Wie geht der Text über Theos Suche nach der verschwundenen Julie weiter? Setze ihn nach seinem letzten Satz fort.

**TEXT ZUR ANALYSE:**
------------------------------------------------------------------------

Zwanzig Jahre später, kurz vor dem Jahrestag ihres Verschwindens, meldet sich Liv, eine junge True-Crime-Podcasterin, bei ihm. Sie behauptet, neue Hinweise gefunden zu haben. Doch Theo muss sich beeilen: Seine Erinnerungen verschwimmen, seine Gedanken verlieren sich im Nebel – und die Wahrheit könnte für immer verloren sein, wenn er jetzt nicht handelt.
Und während Theo kämpft, tun sich weitere Geheimnisse auf:
Warum hütet Julies Ex-Freund Daniel das verschlossene Schlafzimmer seiner verstorbenen Mutter wie ein Heiligtum? Was hat ihre Familie all die Jahre verschwiegen? Und vor allem: Wer zum Teufel hat Julie damals wirklich genommen?

------------------------------------------------------------------------

**ANGEZEIGTE DATEN:**
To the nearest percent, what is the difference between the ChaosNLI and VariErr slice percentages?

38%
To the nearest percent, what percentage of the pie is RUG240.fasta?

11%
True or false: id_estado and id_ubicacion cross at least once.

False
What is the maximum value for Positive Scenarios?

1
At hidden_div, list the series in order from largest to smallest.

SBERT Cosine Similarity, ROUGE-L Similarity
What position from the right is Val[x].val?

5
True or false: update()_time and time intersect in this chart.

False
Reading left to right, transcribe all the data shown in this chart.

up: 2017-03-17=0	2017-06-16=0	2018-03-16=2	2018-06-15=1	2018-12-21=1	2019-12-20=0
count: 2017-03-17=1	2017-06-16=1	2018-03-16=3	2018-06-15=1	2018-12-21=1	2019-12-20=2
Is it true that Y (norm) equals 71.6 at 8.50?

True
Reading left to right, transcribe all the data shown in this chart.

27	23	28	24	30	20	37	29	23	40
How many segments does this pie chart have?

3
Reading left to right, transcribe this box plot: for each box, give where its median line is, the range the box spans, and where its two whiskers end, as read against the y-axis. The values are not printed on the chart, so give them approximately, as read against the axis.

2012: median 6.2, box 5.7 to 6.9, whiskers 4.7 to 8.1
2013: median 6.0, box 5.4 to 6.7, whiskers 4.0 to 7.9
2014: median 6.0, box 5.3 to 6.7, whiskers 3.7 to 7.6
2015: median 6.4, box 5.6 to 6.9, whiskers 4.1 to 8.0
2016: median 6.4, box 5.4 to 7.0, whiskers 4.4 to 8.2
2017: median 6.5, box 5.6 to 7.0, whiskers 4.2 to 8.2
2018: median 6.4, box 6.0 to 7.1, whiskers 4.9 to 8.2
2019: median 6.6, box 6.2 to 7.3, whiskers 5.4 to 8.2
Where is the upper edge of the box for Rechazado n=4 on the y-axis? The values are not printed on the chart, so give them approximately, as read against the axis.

------------------------------------------------------------------------

**ANTWORT ZUR ÜBUNG:**
Romy Hausmann hat mich fertiggemacht – im besten Sinne
Ich muss gestehen: Romy Hausmann und ich hatten eine komplizierte Beziehung. Ihr Debüt „Liebes Kind“ war für mich ein absolutes Meisterwerk – ein Thriller, der mich noch Wochen später beschäftigt hat. Aber die nächsten Bücher? Eher solides Mittelfeld, gut, aber nicht überwältigend.
Und dann kommt „Himmelerdenblau“ – und haut mich einfach um. Es ist ein Feuerwerk an Emotionen, Spannung und psychologischer Tiefe.
Der Podcast – True Crime mal anders
Was ich an diesem Buch besonders gefeiert habe, war die Einbindung des Podcasts. Klingt erstmal nach einem typischen True-Crime-Gimmick, oder? Aber Hausmann nutzt das so genial, dass es die ganze Geschichte auf ein anderes Level hebt.
Die Podcast-Passagen sind realistisch, investigativ, fast schon journalistisch brillant. Und sie zeigen eine Perspektive, die in unserer True-Crime-verliebten Gesellschaft oft fehlt: die der Angehörigen.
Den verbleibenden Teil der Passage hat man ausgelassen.